EC2 Auto Scaling
Amazon EC2 Auto Scaling Overview
- Definition: Amazon EC2 Auto Scaling is a service that automatically adjusts the number of EC2 instances in a fleet to maintain application performance, availability, and cost efficiency based on defined conditions.
- Key Features:
- Scales instances in/out based on demand (e.g., CPU utilization).
- Ensures minimum/maximum instance counts for availability.
- Integrates with Elastic Load Balancers (ELB) and other AWS services.
- Supports Spot Instances, On-Demand, and mixed fleets.
- Use Cases: Web applications, batch processing, microservices, disaster recovery.

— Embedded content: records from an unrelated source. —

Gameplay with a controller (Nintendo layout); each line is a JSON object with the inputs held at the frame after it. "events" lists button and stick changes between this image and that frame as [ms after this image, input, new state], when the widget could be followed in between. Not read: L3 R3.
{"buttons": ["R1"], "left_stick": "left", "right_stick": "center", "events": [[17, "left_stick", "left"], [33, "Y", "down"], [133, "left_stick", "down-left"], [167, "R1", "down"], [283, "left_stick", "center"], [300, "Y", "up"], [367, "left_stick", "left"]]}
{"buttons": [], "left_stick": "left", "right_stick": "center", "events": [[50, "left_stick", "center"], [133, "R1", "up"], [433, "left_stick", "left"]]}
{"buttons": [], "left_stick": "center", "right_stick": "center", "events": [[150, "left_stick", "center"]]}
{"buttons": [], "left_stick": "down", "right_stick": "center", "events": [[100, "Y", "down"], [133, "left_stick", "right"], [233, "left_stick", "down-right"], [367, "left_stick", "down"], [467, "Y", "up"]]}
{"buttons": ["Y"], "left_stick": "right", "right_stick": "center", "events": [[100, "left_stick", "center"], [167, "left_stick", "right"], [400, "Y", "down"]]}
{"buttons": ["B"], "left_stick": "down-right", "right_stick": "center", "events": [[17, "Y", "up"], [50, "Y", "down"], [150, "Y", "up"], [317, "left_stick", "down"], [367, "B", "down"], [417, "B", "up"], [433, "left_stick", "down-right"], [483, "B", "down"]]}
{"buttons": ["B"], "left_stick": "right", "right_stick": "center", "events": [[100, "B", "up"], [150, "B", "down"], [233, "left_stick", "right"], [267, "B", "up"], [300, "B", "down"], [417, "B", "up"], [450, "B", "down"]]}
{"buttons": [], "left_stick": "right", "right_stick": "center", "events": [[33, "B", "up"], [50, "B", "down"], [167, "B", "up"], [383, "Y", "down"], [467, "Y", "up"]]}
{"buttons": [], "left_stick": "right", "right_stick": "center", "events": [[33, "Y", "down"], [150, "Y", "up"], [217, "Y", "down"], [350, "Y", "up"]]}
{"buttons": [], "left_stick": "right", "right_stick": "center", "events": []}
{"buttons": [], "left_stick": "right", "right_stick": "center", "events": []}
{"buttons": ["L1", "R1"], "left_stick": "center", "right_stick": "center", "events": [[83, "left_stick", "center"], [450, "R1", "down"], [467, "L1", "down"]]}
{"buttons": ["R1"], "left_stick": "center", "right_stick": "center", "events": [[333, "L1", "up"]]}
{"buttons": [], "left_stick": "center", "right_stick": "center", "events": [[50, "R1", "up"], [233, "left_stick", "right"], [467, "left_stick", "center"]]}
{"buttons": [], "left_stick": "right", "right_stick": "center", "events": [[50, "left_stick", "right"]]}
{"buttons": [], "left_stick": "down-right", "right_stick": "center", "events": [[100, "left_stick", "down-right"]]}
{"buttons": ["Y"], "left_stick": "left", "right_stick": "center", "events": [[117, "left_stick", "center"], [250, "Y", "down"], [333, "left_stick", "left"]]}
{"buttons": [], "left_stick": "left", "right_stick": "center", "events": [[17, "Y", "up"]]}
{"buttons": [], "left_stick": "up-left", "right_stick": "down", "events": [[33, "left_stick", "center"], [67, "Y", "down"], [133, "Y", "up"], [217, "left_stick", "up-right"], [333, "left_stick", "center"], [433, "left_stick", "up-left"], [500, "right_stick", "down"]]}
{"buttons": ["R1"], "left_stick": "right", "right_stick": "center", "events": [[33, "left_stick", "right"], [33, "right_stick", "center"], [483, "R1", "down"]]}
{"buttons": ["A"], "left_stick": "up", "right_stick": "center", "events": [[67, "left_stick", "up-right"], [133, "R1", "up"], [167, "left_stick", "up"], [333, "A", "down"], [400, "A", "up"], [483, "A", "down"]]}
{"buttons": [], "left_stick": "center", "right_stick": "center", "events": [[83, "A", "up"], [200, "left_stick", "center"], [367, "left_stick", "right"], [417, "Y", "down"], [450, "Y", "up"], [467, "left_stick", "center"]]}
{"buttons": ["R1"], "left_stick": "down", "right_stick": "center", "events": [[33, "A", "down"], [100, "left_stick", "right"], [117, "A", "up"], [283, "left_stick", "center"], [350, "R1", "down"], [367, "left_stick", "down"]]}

1. EC2 Auto Scaling Core Concepts
Components
- Auto Scaling Group (ASG):
- Collection of EC2 instances treated as a logical unit.
- Defines min, max, and desired capacity.
- Explanation: E.g., ASG with min=2, max=10, desired=4 instances.
- Launch Template/Configuration:
- Specifies instance details (AMI, instance type, security groups, user data).
- Launch Template: Preferred, supports versioning.
- Launch Configuration: Legacy, single version.
- Explanation: E.g., template with t3.micro, Amazon Linux 2 AMI.
- Scaling Policies:
- Rules to add/remove instances based on metrics or schedules.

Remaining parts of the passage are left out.